While many readers applauded Saad and her ideas about the responsibility white women bear in confronting white supremacy, others expressed discomfort and outrage. “I received a lot of backlash from white people who were offended at some of the ideas that I was talking about,” Saad says.

But, a year after that blog post, Saad was still hearing from readers and was asking herself an important question: “What had the white people who had been following me on social media for some time learned about themselves and white supremacy?” As she sought to answer this question, she made an observation. White readers who had engaged with her and followed her discussions seemed less likely to respond defensively to the difficult topic. “I wondered what it was that had made them less fragile and more resilient when it came to racial conversations,” Saad says.

The next morning, Saad kicked off a new antiracism project on Instagram intended to inform and educate white readers on topics including “white fragility, tone policing, white silence, cultural appropriation, and white centering.” Saad presented the project as a “28-day challenge” for white readers.
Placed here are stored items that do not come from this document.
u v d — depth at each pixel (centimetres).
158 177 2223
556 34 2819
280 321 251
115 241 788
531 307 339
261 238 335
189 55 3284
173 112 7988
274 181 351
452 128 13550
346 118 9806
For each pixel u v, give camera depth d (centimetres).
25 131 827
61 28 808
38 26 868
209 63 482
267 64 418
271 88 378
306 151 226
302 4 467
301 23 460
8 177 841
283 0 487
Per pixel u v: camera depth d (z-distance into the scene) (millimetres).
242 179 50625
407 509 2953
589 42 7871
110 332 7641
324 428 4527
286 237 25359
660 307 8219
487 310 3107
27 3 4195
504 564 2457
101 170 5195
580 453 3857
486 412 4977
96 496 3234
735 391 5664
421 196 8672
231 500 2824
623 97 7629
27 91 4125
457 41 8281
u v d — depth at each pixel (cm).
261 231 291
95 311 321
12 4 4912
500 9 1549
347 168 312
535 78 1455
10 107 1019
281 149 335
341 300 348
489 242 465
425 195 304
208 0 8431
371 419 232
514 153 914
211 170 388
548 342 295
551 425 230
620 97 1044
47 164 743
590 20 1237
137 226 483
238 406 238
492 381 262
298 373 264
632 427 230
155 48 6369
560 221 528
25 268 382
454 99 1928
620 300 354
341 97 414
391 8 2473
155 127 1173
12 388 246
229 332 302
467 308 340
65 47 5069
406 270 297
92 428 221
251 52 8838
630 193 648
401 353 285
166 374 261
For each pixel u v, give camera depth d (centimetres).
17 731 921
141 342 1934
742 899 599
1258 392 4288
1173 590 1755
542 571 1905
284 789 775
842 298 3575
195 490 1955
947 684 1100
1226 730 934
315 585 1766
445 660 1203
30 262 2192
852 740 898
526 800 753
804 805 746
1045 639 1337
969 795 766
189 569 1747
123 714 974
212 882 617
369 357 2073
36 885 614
For each of the 28 days, Saad identified the topics, provided examples, and invited readers to journal about different aspects of white supremacy. The #MeAndWhiteSupremacy challenge was so popular that Saad decided to expand it. In November 2018, she published a free digital edition of the Me and White Supremacy Workbook. In three days, the book had been downloaded more than 11,000 times. Within six months, the number of downloads shot to 100,000, with endorsements from people like Robin DiAngelo, Glennon Doyle, Elizabeth Gilbert, and Anne Hathaway. The workbook also caught the attention of the publishing world, with the team at Sourcebooks recognizing that Saad’s challenge to white readers had the potential to resonate even further.
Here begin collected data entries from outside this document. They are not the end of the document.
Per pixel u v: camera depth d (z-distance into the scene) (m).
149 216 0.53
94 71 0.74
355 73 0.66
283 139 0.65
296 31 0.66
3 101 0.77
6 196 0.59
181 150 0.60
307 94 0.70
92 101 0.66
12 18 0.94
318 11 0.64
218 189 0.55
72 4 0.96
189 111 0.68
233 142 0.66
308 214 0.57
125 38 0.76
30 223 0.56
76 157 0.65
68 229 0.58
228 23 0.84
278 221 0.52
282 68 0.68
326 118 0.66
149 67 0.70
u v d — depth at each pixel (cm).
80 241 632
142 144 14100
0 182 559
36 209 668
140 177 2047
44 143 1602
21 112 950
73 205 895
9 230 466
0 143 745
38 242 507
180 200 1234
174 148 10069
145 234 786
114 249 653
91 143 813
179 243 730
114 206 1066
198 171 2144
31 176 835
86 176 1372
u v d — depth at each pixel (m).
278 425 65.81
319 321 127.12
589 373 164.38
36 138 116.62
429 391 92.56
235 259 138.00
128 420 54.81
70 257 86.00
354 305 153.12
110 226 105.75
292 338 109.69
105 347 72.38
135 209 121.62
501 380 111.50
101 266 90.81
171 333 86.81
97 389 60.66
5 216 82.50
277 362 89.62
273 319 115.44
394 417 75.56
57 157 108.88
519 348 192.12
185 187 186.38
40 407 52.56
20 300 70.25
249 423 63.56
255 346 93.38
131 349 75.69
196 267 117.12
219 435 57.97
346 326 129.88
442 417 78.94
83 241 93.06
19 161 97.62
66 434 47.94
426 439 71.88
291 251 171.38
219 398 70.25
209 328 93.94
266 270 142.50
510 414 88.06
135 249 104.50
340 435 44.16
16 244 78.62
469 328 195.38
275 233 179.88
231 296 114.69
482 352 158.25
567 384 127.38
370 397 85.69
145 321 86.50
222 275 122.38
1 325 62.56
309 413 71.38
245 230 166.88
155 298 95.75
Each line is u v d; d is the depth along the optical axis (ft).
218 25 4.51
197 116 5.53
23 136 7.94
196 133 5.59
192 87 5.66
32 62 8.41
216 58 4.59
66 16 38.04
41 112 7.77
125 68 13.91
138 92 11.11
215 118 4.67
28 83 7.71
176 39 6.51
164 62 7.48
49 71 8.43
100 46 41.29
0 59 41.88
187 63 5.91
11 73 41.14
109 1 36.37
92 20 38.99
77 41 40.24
Opening Eyes, Inviting Conversation

As an introvert—but one who isn’t shy— Saad’s favorite public speaking platforms are those that allow for intimate and meaningful conversations. On Saad’s Good Ancestor Podcast, she conducts one-on-one interviews with guests from a wide range of personal and professional backgrounds to “really explore things that matter.” One question she asks her guests is, “Who are the ancestors—living or transitioned, societal or familial—who have influenced you on your journey?”
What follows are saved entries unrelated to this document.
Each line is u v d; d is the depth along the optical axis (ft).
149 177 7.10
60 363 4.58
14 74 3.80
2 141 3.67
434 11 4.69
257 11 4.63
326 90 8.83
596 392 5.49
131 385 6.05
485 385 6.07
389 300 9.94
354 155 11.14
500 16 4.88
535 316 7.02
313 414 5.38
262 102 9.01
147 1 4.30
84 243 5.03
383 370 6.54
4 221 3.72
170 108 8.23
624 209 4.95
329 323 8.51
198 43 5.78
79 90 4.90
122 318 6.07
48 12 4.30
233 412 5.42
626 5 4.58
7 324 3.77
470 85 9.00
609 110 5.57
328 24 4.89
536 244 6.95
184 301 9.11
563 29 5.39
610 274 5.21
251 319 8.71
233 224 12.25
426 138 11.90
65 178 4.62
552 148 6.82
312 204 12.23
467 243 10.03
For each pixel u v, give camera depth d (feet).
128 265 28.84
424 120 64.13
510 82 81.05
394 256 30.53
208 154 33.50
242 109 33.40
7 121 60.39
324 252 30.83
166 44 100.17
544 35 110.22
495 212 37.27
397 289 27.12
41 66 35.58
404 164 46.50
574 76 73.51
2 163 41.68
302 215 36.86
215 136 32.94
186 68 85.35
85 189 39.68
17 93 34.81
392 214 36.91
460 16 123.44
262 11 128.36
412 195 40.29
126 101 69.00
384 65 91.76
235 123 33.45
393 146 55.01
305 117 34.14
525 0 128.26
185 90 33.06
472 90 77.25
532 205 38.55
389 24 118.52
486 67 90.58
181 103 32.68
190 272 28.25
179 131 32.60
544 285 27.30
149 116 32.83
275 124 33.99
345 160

In Me and White Supremacy—an expanded, in-depth adaptation of her original workbook, which the author sees as a stepping-stone for people who want to fight racism—Saad also invites readers to answer that question, while urging them to become better ancestors themselves. “I define being a good ancestor as living and leading your life in a way that leaves a legacy of healing and liberation for those who are here in this lifetime, and those who will come after we are gone,” Saad says. “I believe we are all living ancestors right now and that the way we choose to be in the world, and the things we choose to create, matters not only to us but also to everyone who will ever come into contact with our legacy.”

And, Saad says, there’s no reason to wait until adulthood to begin aspiring to be a good ancestor. In fact, she is currently working on a young readers’ edition of Me and White Supremacy, which will be published in 2020. She hopes that by discussing race and white supremacy with young white readers, they will better grasp their complicity in the system and will be better equipped to help demolish it.

“Black people, indigenous people, and people of color have chosen to courageously defy white supremacy throughout time, often at great cost to themselves and their loved ones,” Saad says. “We will continue to do our work; however, it is up to people with white privilege to do their work, too, if real change is to happen.”